That's good stuff; where did you get it?


----------



## 3John2

Don't laugh but I got from a book I had from back in my Word of Faith/Charismatic day, God's Plan for Man by the heretic Finish Jennings Dake.


----------



## au5t1n

I wasn't going to laugh, but since you told me not to, I couldn't help it.


----------



## Amazing Grace

3John2 said:


> I was having a discussion with someone who stated they only believed what Jesus stated & not the OT as it "was not reliable". So I asked him ," when Jesus quotes the OT do you believe those verses by themselves or the whole book he quoted from"? Which led me to wonder how many times did Jesus quote from the OT. Honestly I don't think it will make a difference to this person as he's all over the map, but I'm curious now.


 
Is he a descendant of Marcion?


----------



## MMasztal

3John2 said:


> The person appears to be a gnostic & really all over the place. Not really much logic to his thought. In any case it got me curious.



A illogical gnostic? Isn't that redundant?


----------



## PointingToChrist

I'd like to post it, but it would probably violate the copyright: the ESV Study Bible has (in print and in their online supplement) a chart of OT quotations/references in the NT (by Jesus as well as others).


----------



## DMcFadden

Consult the following: COMMENTARY on the NEW TESTAMENT USE of the OLD TESTAMENT
EDITED BY G. K. BEALE and D. A. CARSON
G. K. Beale and D. A. Carson, Commentary on the New Testament Use of the Old Testament (Grand Rapids, MI; Nottingham, UK: Baker Academic; Apollos, 2007), iii.

__Task list__:
**a.** Decide whether each statement agrees with the forum thread, answering yes or no and quoting the deciding words: (i) 3John2 got the material from a book kept from a Word of Faith/Charismatic period; (ii) PointingToChrist posted the ESV Study Bible chart; (iii) the commentary DMcFadden points to was edited by G. K. Beale and D. A. Carson.
**b.** In the forum thread, what did the person 3John2 was talking with say about the OT?
**c.** Please write out the part of the forum thread starting with "I'd like to" and going on through "Apollos, 2007), iii.".

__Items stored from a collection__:
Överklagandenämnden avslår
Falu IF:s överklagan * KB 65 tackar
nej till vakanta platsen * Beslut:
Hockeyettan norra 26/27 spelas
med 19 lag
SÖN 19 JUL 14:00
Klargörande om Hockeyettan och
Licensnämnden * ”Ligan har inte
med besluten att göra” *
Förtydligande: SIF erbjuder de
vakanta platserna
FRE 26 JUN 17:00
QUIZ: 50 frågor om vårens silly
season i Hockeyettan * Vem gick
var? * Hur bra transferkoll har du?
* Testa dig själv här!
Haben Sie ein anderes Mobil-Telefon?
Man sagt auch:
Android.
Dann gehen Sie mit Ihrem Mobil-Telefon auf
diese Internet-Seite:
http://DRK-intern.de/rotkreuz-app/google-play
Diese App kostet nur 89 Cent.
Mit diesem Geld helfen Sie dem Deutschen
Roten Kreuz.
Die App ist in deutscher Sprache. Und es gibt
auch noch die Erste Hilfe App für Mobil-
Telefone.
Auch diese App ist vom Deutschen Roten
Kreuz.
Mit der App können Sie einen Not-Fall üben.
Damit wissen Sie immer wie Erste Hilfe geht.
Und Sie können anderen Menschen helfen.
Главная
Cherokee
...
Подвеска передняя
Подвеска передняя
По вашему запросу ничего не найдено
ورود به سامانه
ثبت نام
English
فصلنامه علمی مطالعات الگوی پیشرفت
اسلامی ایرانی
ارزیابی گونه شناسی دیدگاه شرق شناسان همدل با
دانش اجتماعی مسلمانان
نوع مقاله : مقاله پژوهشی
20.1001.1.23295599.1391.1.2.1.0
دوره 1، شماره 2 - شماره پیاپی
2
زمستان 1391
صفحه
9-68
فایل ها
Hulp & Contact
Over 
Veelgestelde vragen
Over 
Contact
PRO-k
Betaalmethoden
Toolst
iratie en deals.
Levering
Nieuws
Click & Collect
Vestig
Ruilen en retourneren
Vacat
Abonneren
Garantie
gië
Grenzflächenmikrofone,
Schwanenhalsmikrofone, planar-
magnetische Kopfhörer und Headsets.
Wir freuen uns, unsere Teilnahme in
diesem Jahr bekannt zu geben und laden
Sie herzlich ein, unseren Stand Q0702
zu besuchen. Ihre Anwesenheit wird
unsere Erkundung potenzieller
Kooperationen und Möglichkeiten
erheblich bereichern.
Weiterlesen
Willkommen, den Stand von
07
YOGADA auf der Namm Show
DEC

__Answers by item__:
**a.**
(i) Yes: "Don't laugh but I got from a book I had from back in my Word of Faith/Charismatic day"
(ii) No: "I'd like to post it, but it would probably violate the copyright"
(iii) Yes: "EDITED BY G. K. BEALE and D. A. CARSON"

**b.** He said he believed only what Jesus stated and not the OT, because it "was not reliable".

**c.**
I'd like to post it, but it would probably violate the copyright: the ESV Study Bible has (in print and in their online supplement) a chart of OT quotations/references in the NT (by Jesus as well as others).


----------



## DMcFadden

Consult the following: COMMENTARY on the NEW TESTAMENT USE of the OLD TESTAMENT
EDITED BY G. K. BEALE and D. A. CARSON
G. K. Beale and D. A. Carson, Commentary on the New Testament Use of the Old Testament (Grand Rapids, MI; Nottingham, UK: Baker Academic; Apollos, 2007), iii.